Assigned task: Each line of the records below that contains "emprendedoras" needs to be copied.

Source data:
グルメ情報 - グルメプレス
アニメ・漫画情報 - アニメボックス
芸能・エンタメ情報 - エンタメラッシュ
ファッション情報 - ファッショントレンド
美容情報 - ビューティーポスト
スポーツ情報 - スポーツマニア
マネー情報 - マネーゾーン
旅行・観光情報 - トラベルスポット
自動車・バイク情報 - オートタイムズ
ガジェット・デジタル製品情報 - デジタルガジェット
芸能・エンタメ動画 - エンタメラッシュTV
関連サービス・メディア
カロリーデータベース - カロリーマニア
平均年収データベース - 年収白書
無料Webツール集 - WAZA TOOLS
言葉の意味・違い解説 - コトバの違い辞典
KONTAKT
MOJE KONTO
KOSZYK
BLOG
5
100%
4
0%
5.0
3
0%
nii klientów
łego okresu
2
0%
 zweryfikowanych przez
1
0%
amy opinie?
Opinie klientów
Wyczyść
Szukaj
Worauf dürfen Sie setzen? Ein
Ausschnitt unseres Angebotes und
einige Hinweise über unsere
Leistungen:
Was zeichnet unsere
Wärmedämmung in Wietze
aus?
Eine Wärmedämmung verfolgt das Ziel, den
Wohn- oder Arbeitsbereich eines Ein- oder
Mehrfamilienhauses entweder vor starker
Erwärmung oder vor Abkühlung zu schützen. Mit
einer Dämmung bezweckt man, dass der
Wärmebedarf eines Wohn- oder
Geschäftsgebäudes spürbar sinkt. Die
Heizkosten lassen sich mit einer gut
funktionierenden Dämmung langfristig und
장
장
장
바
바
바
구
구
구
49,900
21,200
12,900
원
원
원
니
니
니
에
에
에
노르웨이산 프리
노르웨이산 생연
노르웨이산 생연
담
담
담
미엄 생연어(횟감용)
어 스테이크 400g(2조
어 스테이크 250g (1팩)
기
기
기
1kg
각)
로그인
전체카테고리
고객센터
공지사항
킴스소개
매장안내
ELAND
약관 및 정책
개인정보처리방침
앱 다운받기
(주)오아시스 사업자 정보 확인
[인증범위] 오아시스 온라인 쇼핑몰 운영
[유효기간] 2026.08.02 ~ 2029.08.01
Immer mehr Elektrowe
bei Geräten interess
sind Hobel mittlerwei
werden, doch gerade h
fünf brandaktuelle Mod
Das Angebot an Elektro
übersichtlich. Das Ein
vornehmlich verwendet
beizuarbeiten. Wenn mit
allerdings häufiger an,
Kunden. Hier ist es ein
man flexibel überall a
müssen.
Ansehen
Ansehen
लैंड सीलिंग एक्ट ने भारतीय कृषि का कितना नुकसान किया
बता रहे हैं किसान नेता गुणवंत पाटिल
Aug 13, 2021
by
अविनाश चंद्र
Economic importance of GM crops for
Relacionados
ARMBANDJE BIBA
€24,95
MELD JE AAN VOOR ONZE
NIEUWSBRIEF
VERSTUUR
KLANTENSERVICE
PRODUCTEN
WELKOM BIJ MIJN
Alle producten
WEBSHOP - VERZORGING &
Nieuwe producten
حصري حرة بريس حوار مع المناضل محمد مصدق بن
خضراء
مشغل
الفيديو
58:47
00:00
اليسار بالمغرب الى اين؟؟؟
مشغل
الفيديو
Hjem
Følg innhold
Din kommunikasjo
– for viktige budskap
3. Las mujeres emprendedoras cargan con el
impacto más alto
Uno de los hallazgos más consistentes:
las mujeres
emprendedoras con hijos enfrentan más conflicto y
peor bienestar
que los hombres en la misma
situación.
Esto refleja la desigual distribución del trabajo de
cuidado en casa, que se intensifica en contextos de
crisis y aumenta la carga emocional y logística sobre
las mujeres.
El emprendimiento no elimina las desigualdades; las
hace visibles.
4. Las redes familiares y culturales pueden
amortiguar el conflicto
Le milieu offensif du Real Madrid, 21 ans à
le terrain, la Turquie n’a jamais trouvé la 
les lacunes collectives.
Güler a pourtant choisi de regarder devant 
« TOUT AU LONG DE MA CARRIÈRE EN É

Result for this exercise:
3. Las mujeres emprendedoras cargan con el
emprendedoras con hijos enfrentan más conflicto y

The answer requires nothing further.